Can you gather every line of the listing below that contains the string "zero"?

Data entries:
________________________

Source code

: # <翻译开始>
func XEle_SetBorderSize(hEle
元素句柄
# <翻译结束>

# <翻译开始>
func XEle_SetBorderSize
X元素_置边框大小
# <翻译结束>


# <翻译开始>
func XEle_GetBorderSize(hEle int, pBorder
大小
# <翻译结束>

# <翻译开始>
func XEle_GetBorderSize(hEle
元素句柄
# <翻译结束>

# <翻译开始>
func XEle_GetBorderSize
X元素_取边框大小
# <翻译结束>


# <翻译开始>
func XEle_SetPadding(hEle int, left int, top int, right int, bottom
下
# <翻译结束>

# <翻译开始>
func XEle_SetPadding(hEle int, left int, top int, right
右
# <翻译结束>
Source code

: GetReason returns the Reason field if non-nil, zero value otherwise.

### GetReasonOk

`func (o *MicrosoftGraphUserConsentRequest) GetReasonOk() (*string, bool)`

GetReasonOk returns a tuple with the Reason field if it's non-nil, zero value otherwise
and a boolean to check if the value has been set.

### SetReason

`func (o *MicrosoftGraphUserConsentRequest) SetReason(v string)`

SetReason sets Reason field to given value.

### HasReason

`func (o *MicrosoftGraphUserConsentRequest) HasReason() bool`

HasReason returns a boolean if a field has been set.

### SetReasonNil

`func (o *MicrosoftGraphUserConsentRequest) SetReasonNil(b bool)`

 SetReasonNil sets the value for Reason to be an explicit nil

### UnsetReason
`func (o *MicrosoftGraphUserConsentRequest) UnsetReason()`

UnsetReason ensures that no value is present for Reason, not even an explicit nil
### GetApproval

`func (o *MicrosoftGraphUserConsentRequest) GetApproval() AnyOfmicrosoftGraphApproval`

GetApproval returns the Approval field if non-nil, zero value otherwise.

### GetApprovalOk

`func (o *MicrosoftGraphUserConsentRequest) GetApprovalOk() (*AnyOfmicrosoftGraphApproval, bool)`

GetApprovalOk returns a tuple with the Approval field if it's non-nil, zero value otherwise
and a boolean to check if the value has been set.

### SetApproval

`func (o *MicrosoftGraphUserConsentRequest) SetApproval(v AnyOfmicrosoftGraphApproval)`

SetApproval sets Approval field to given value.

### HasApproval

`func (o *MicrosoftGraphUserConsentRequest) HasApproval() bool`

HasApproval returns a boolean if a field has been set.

________________________

**SOLUTION TO THIS EXERCISE**:
: GetReason returns the Reason field if non-nil, zero value otherwise.
GetReasonOk returns a tuple with the Reason field if it's non-nil, zero value otherwise
GetApproval returns the Approval field if non-nil, zero value otherwise.
GetApprovalOk returns a tuple with the Approval field if it's non-nil, zero value otherwise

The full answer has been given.